Software AG Products 10.7 | Integrating On-Premises and Cloud Applications | Service Development | Failure Handling in Flow Services Using the TRY, CATCH, and FINALLY Steps | Overview of Building the TRY, CATCH, and FINALLY Steps
 
Overview of Building the TRY, CATCH, and FINALLY Steps
The TRY, CATCH, and FINALLY steps provide flow service authors with the ability to execute a group of flow steps, optionally catch any failures that occur in that group, and then perform any cleanup logic. When adding the TRY, CATCH, and FINALLY steps to a flow service, decide which usage pattern you want to use. This can be a TRY-CATCH, a TRY-FINALLY, or a TRY-CATCH-FINALLY.

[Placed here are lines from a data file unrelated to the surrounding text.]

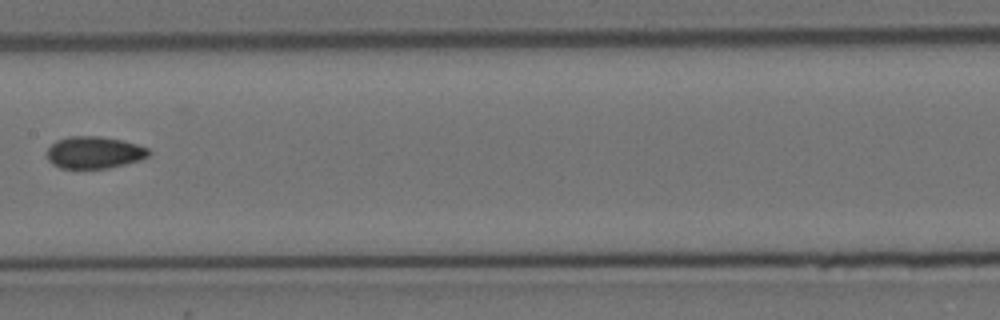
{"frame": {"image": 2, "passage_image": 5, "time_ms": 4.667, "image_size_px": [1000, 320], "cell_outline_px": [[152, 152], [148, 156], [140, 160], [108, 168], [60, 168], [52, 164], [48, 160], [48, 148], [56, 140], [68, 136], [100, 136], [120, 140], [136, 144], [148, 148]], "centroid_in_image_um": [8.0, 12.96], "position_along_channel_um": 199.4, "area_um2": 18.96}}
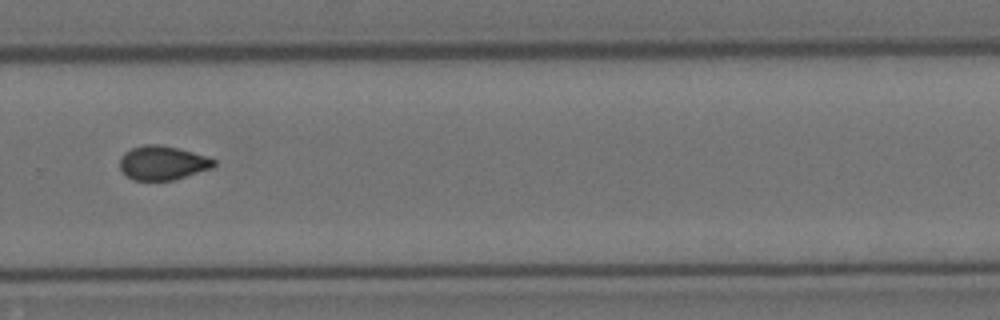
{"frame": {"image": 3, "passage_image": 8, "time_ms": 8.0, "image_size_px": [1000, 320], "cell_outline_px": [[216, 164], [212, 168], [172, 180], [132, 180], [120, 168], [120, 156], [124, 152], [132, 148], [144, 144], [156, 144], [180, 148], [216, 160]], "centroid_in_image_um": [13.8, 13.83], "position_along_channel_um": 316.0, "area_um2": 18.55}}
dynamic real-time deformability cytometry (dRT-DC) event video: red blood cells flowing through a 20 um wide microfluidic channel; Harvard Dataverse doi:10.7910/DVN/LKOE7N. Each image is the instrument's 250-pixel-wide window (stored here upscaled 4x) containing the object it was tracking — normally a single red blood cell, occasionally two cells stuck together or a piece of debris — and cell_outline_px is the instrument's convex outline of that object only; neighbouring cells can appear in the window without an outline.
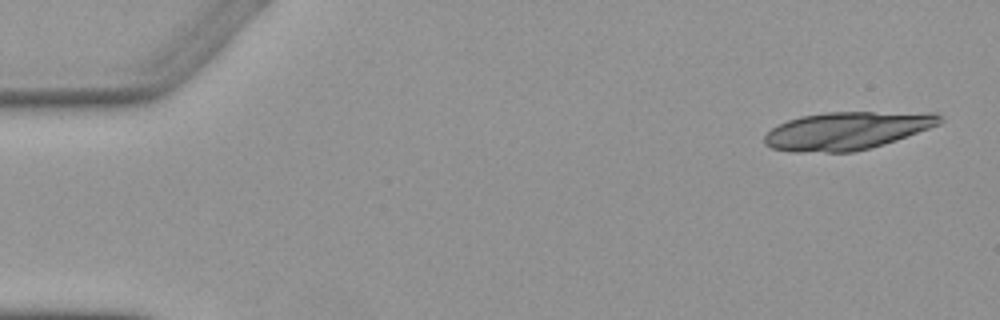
{"species": "Egyptian fruit bat (a non-hibernating species)", "species_latin": "Rousettus aegyptiacus", "temperature_condition": "warm", "stored_images_in_passage": 3, "camera_frame_rate_fps": 3000, "um_per_image_px": 0.085, "animal": {"sex": "female"}, "frame": {"image": 1, "passage_image": 1, "time_ms": 0.0, "image_size_px": [1000, 320], "cell_outline_px": [[944, 120], [940, 124], [896, 140], [884, 144], [852, 152], [792, 152], [772, 148], [764, 144], [764, 136], [772, 128], [788, 120], [800, 116], [824, 112], [936, 112]], "centroid_in_image_um": [72.0, 11.1], "position_along_channel_um": 13.0, "area_um2": 38.73}}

In general, before adding the TRY, CATCH, and/or FINALLY steps to a service, consider the following:
*Identify the logic for which you want to provide exception handling. The flow steps for this logic belongs in the TRY step.
*Decide whether you want to handle exceptions and if so, which ones. CATCH steps can handle all exceptions or specific exceptions. If the service handles exceptions, what recovery logic or logging needs to be added?
*Identify any cleanup logic that you want the service to perform. That is, decide if you need to include a FINALLY step.